Sending the right message, through the right channel, without losing user trust.
What can go wrong if a notification system simply calls email, SMS, and push APIs directly?
Before reading, name one user preference, one retry risk, and one duplicate risk.
Notifications combine events, preferences, queues, provider failures, idempotency, and user trust.
Notification systems look small from the outside: something happens, then a user gets notified. In reality, the system has to decide which events matter, who should receive them, which channel should be used, what the user preferences allow, and what should happen if a provider is down.
A clean first version is enough to expose the real design: receive an event, decide recipients, check preferences, create channel-specific jobs, then let channel workers send through providers. That is already much better than treating the problem like one direct email API call.
The key simplification is separating intent from delivery. Once you do that, the rest of the architecture gets much clearer.
Interviewers like notification systems because they reveal whether the candidate distinguishes event intake from delivery, respects user preferences, isolates channels with queues, handles provider failures, and retries safely without duplicates.
The stronger answer separates intent, policy, and delivery. That makes the system sound deliberate instead of ad hoc.
Notifications are just API calls to external providers.
Notifications are an orchestration pipeline with preferences, channel choice, retries, provider failures, and duplicate control.
Model event intake, preference resolution, channel queues, provider adapters, and delivery state.
| Notification choice | Good when | Weak when | Interview line |
|---|---|---|---|
| Single direct send path | The system is tiny and there is one simple channel. | Multiple channels, retries, and provider failures matter. | A direct send path is fine only for the smallest first version. |
| One queue for all notifications | Traffic is low and channel behavior is similar. | Channels have very different retry patterns, priorities, or providers. | One queue is simpler, but separate channel queues give better isolation and control. |
| Per-channel queues and workers Default | Channels fail differently and should scale or retry independently. | The system is so small the extra queues add unnecessary overhead. | Per-channel queues help me isolate failures and tune retries independently. |
| Immediate send for every event | The event is transactional and user-facing timing matters. | Many notifications could be digested, batched, or deprioritized. | I would send urgent transactional notifications immediately, but batch or digest lower-priority ones. |
| Retry with dedupe Default | Provider failures are transient and eventual delivery matters. | Retries are unsafe and duplicate protection is weak. | Retries improve delivery, but only if I can prevent duplicates cleanly. |
This is the reliability question in the chapter. Temporary provider failure is common. Duplicate user-visible sends are what destroy trust.
This is the clean routing test. One product event may produce several channel-specific attempts, each with its own failure behavior.

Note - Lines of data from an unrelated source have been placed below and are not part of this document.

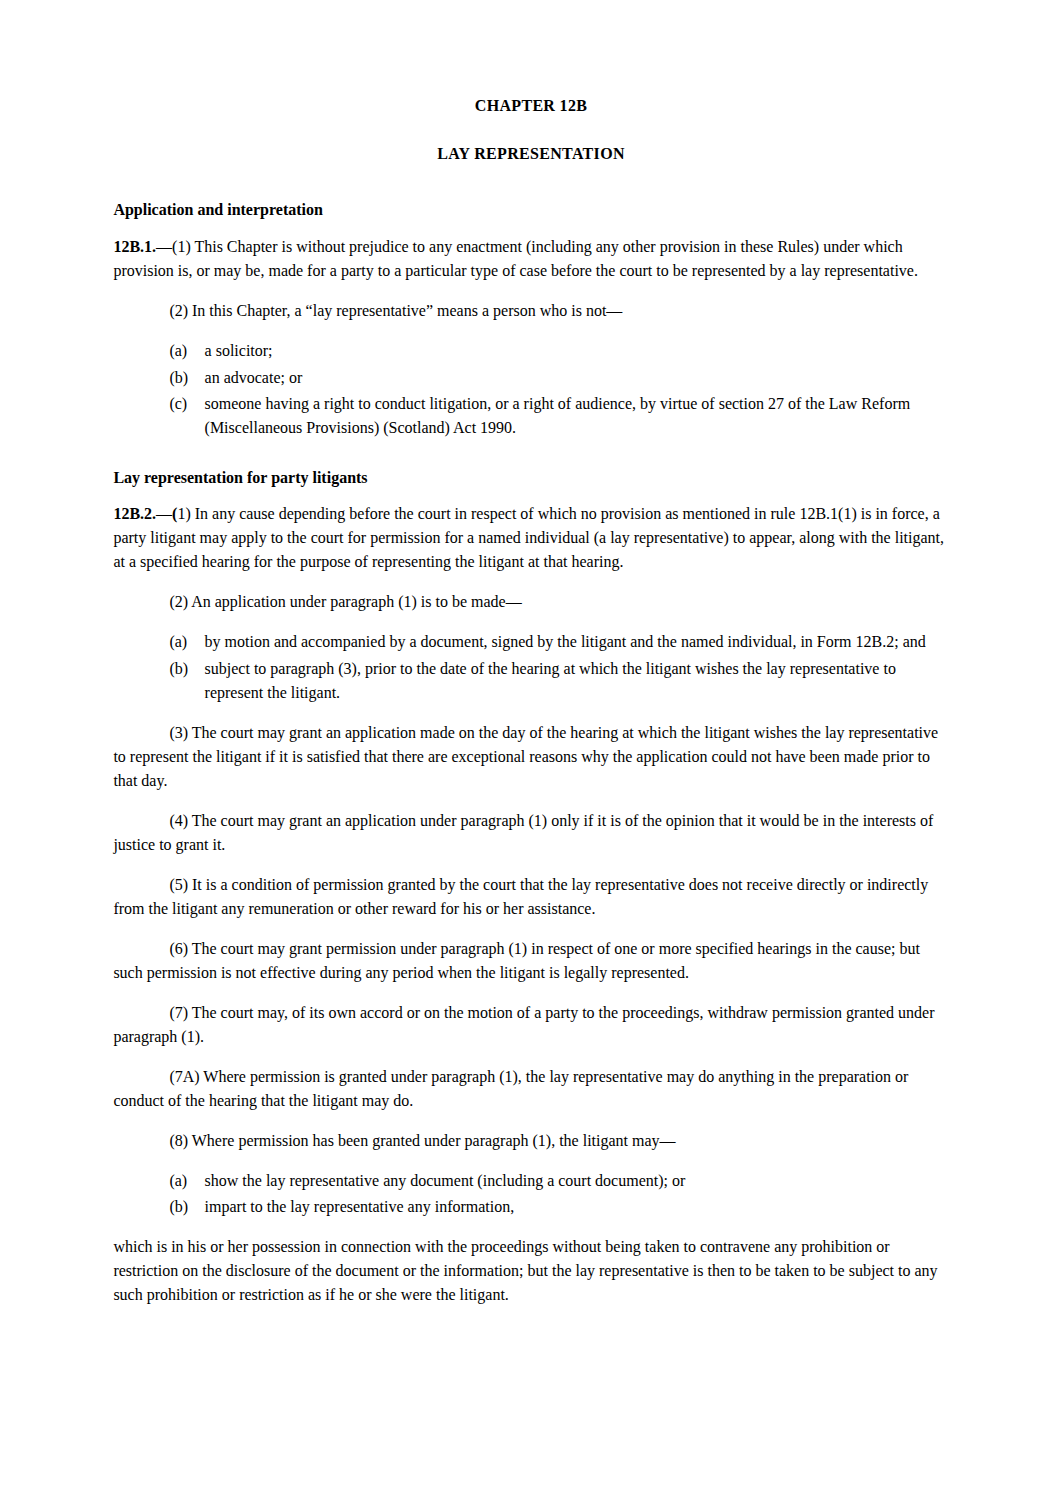CHAPTER 12B
LAY REPRESENTATION
Application and interpretation
12B.1.—(1) This Chapter is without prejudice to any enactment (including any other provision in these Rules) under which provision is, or may be, made for a party to a particular type of case before the court to be represented by a lay representative.
(2) In this Chapter, a “lay representative” means a person who is not—
(a) a solicitor;
(b) an advocate; or
(c) someone having a right to conduct litigation, or a right of audience, by virtue of section 27 of the Law Reform (Miscellaneous Provisions) (Scotland) Act 1990.
Lay representation for party litigants
12B.2.—(1) In any cause depending before the court in respect of which no provision as mentioned in rule 12B.1(1) is in force, a party litigant may apply to the court for permission for a named individual (a lay representative) to appear, along with the litigant, at a specified hearing for the purpose of representing the litigant at that hearing.
(2) An application under paragraph (1) is to be made—
(a) by motion and accompanied by a document, signed by the litigant and the named individual, in Form 12B.2; and
(b) subject to paragraph (3), prior to the date of the hearing at which the litigant wishes the lay representative to represent the litigant.
(3) The court may grant an application made on the day of the hearing at which the litigant wishes the lay representative to represent the litigant if it is satisfied that there are exceptional reasons why the application could not have been made prior to that day.
(4) The court may grant an application under paragraph (1) only if it is of the opinion that it would be in the interests of justice to grant it.
(5) It is a condition of permission granted by the court that the lay representative does not receive directly or indirectly from the litigant any remuneration or other reward for his or her assistance.
(6) The court may grant permission under paragraph (1) in respect of one or more specified hearings in the cause; but such permission is not effective during any period when the litigant is legally represented.
(7) The court may, of its own accord or on the motion of a party to the proceedings, withdraw permission granted under paragraph (1).
(7A) Where permission is granted under paragraph (1), the lay representative may do anything in the preparation or conduct of the hearing that the litigant may do.
(8) Where permission has been granted under paragraph (1), the litigant may—
(a) show the lay representative any document (including a court document); or
(b) impart to the lay representative any information,
which is in his or her possession in connection with the proceedings without being taken to contravene any prohibition or restriction on the disclosure of the document or the information; but the lay representative is then to be taken to be subject to any such prohibition or restriction as if he or she were the litigant.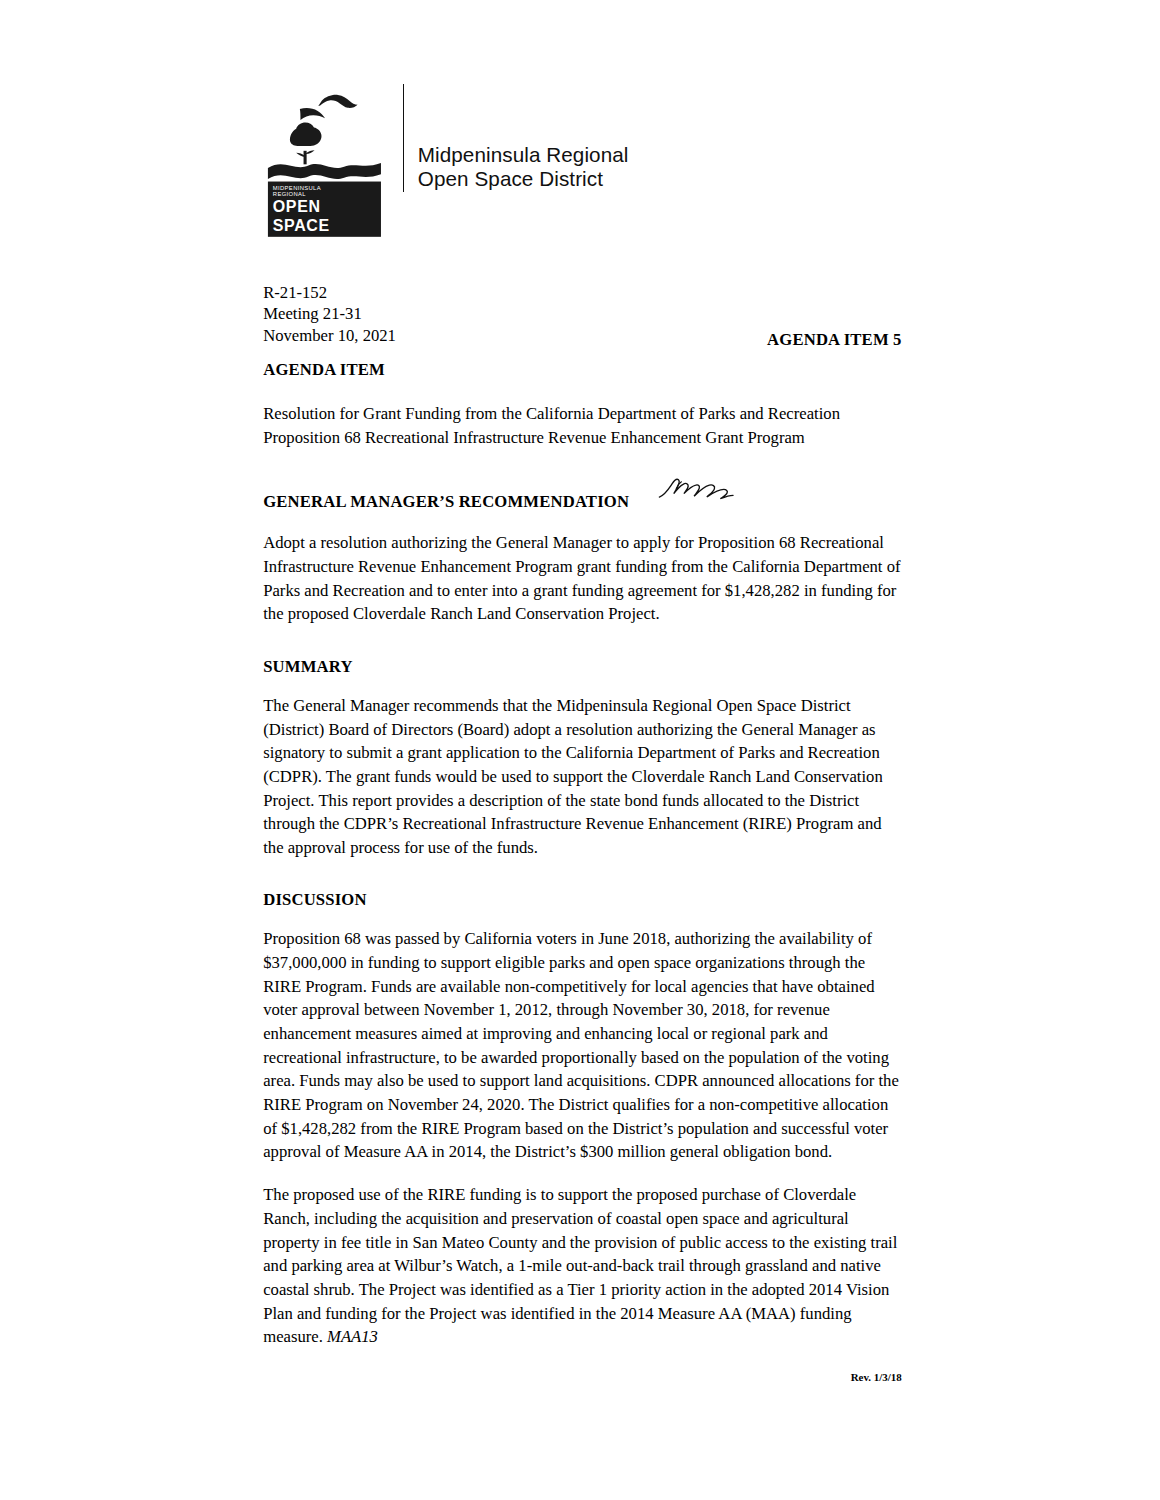MIDPENINSULA REGIONAL OPEN SPACE
Midpeninsula Regional
Open Space District
R-21-152
Meeting 21-31
November 10, 2021
AGENDA ITEM 5
AGENDA ITEM
Resolution for Grant Funding from the California Department of Parks and Recreation Proposition 68 Recreational Infrastructure Revenue Enhancement Grant Program
GENERAL MANAGER’S RECOMMENDATION
Adopt a resolution authorizing the General Manager to apply for Proposition 68 Recreational Infrastructure Revenue Enhancement Program grant funding from the California Department of Parks and Recreation and to enter into a grant funding agreement for $1,428,282 in funding for the proposed Cloverdale Ranch Land Conservation Project.
SUMMARY
The General Manager recommends that the Midpeninsula Regional Open Space District (District) Board of Directors (Board) adopt a resolution authorizing the General Manager as signatory to submit a grant application to the California Department of Parks and Recreation (CDPR). The grant funds would be used to support the Cloverdale Ranch Land Conservation Project. This report provides a description of the state bond funds allocated to the District through the CDPR’s Recreational Infrastructure Revenue Enhancement (RIRE) Program and the approval process for use of the funds.
DISCUSSION
Proposition 68 was passed by California voters in June 2018, authorizing the availability of $37,000,000 in funding to support eligible parks and open space organizations through the RIRE Program. Funds are available non-competitively for local agencies that have obtained voter approval between November 1, 2012, through November 30, 2018, for revenue enhancement measures aimed at improving and enhancing local or regional park and recreational infrastructure, to be awarded proportionally based on the population of the voting area. Funds may also be used to support land acquisitions. CDPR announced allocations for the RIRE Program on November 24, 2020. The District qualifies for a non-competitive allocation of $1,428,282 from the RIRE Program based on the District’s population and successful voter approval of Measure AA in 2014, the District’s $300 million general obligation bond.
The proposed use of the RIRE funding is to support the proposed purchase of Cloverdale Ranch, including the acquisition and preservation of coastal open space and agricultural property in fee title in San Mateo County and the provision of public access to the existing trail and parking area at Wilbur’s Watch, a 1-mile out-and-back trail through grassland and native coastal shrub. The Project was identified as a Tier 1 priority action in the adopted 2014 Vision Plan and funding for the Project was identified in the 2014 Measure AA (MAA) funding measure. MAA13
Rev. 1/3/18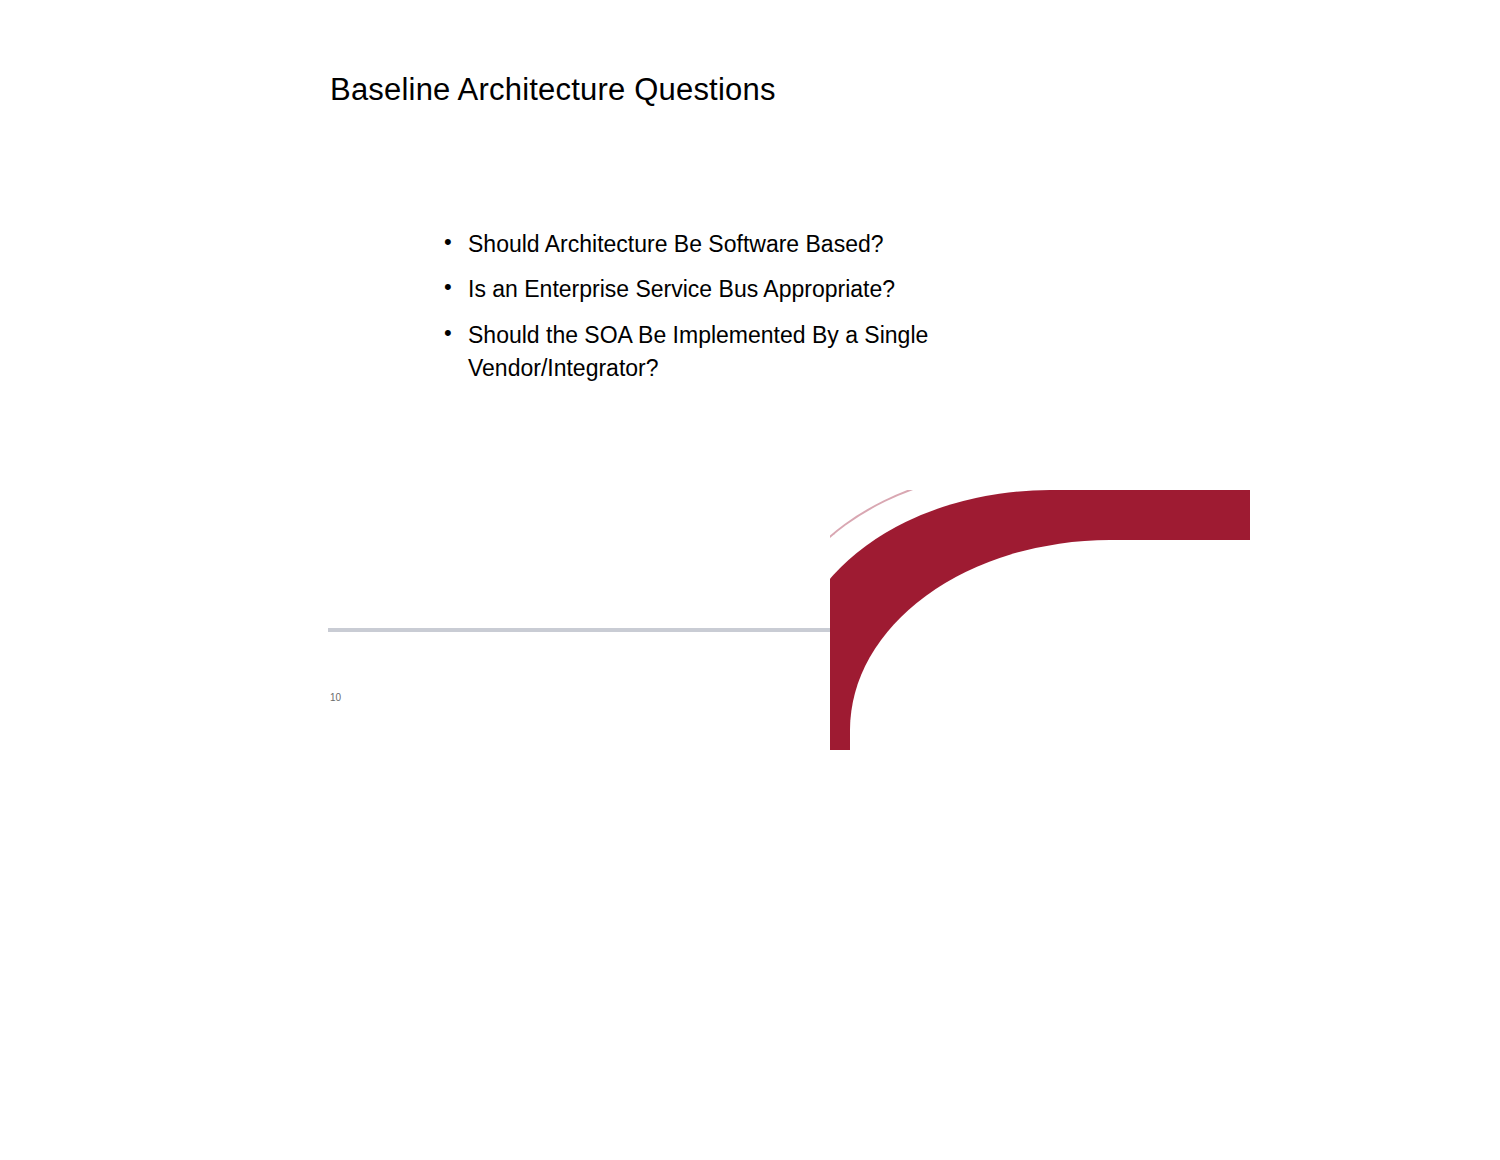Baseline Architecture Questions
Should Architecture Be Software Based?
Is an Enterprise Service Bus Appropriate?
Should the SOA Be Implemented By a Single Vendor/Integrator?
10
A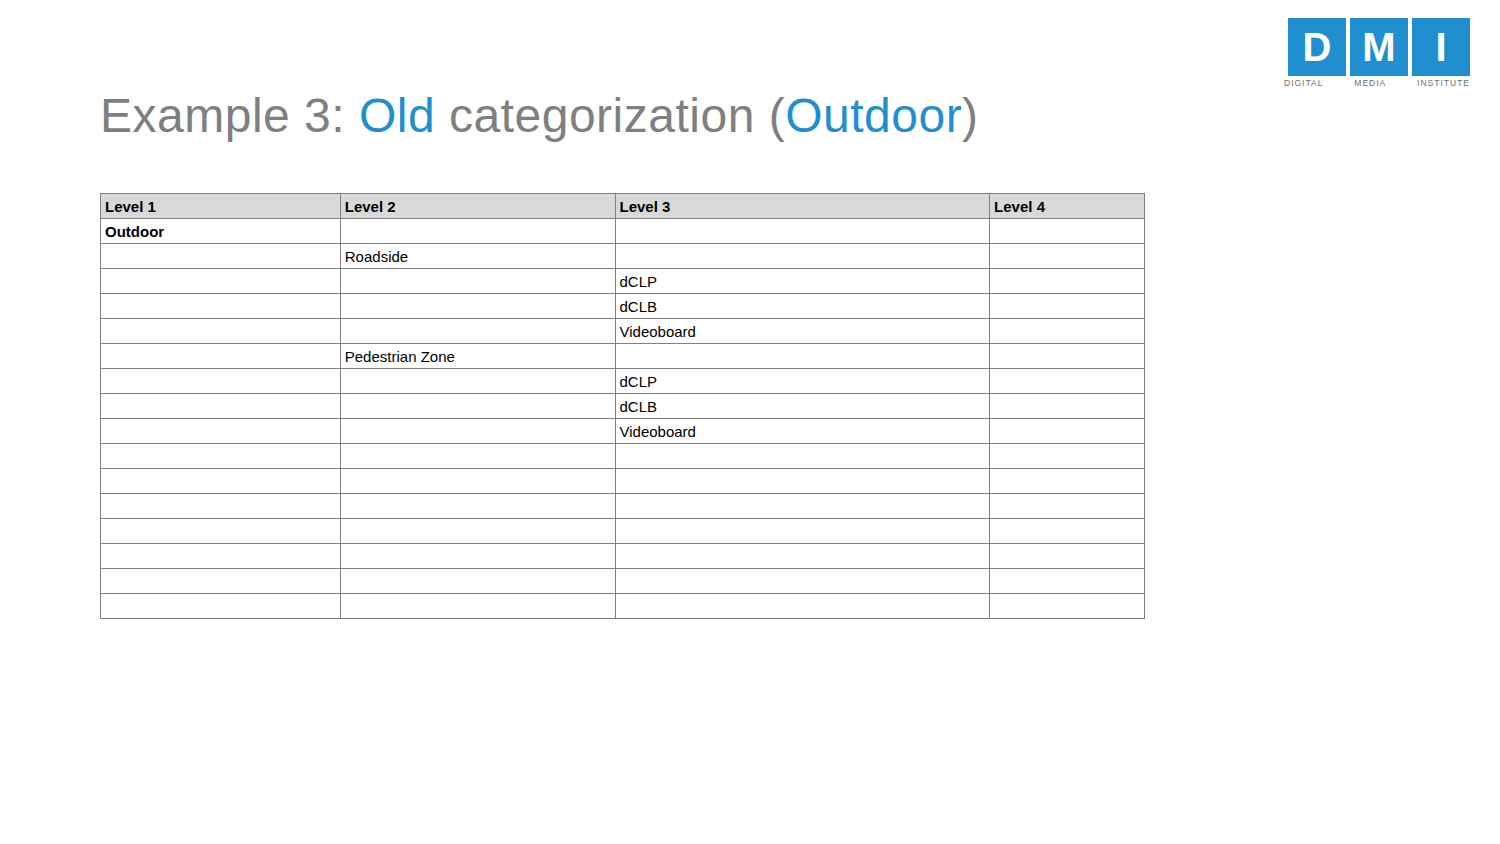DMI
DIGITAL MEDIA INSTITUTE
Example 3: Old categorization (Outdoor)
| Level 1 | Level 2 | Level 3 | Level 4 |
| --- | --- | --- | --- |
| Outdoor | | | |
| | Roadside | | |
| | | dCLP | |
| | | dCLB | |
| | | Videoboard | |
| | Pedestrian Zone | | |
| | | dCLP | |
| | | dCLB | |
| | | Videoboard | |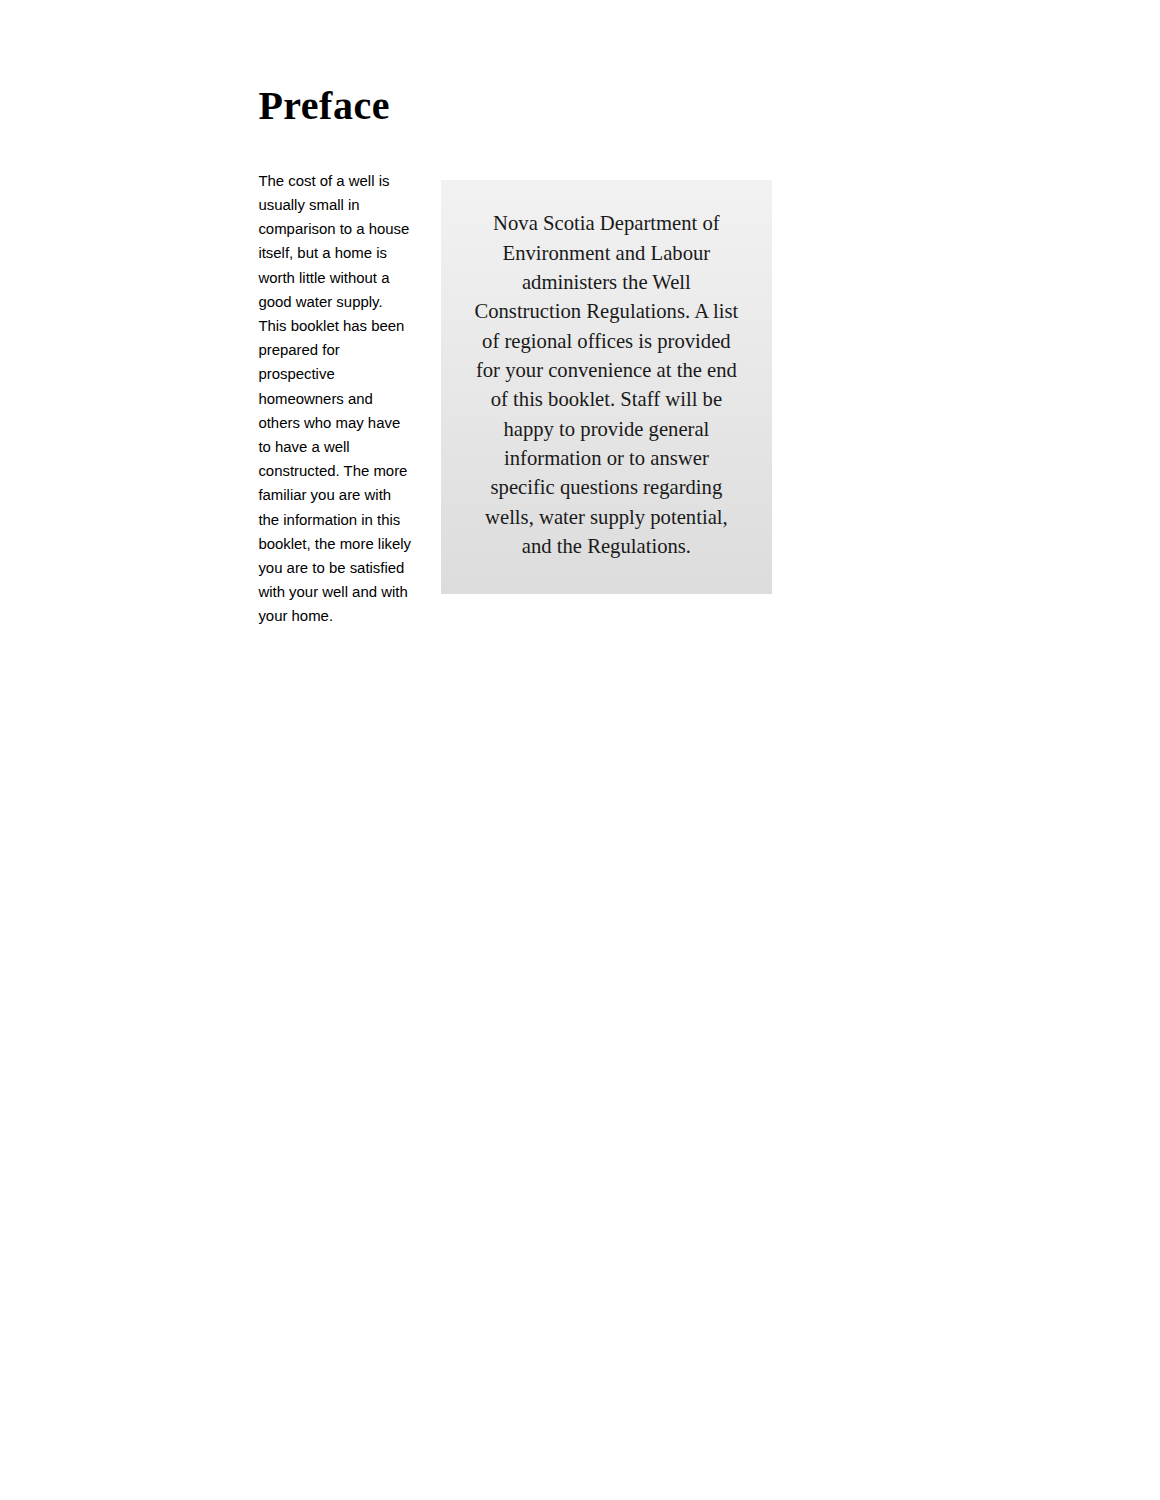Preface
Nova Scotia Department of Environment and Labour administers the Well Construction Regulations. A list of regional offices is provided for your convenience at the end of this booklet. Staff will be happy to provide general information or to answer specific questions regarding wells, water supply potential, and the Regulations.
The cost of a well is usually small in comparison to a house itself, but a home is worth little without a good water supply. This booklet has been prepared for prospective homeowners and others who may have to have a well constructed. The more familiar you are with the information in this booklet, the more likely you are to be satisfied with your well and with your home.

Do not jump straight from reading to a full answer. First see the shape, then complete part of it, then answer alone.
I would say: "The order event creates a notification job, preferences choose channels, and each channel has its own retry policy."
For ride sharing, separate urgent trip notifications from marketing or summary messages.
Answer the practice prompt with one provider failure and one duplicate-prevention strategy.
Before moving on, turn recognition into production. Close the model answer, answer from memory, then retry one small slice.
Say the chapter's core idea without looking. Then name one related idea from an earlier chapter.
Change one constraint in the practice prompt and answer again in half the time.
Use the rubric to pick one dimension below 3, then retry only that dimension.
Do not jump straight to provider calls.
Different channels fail differently and deserve independent control.
Reliability without dedupe becomes spam.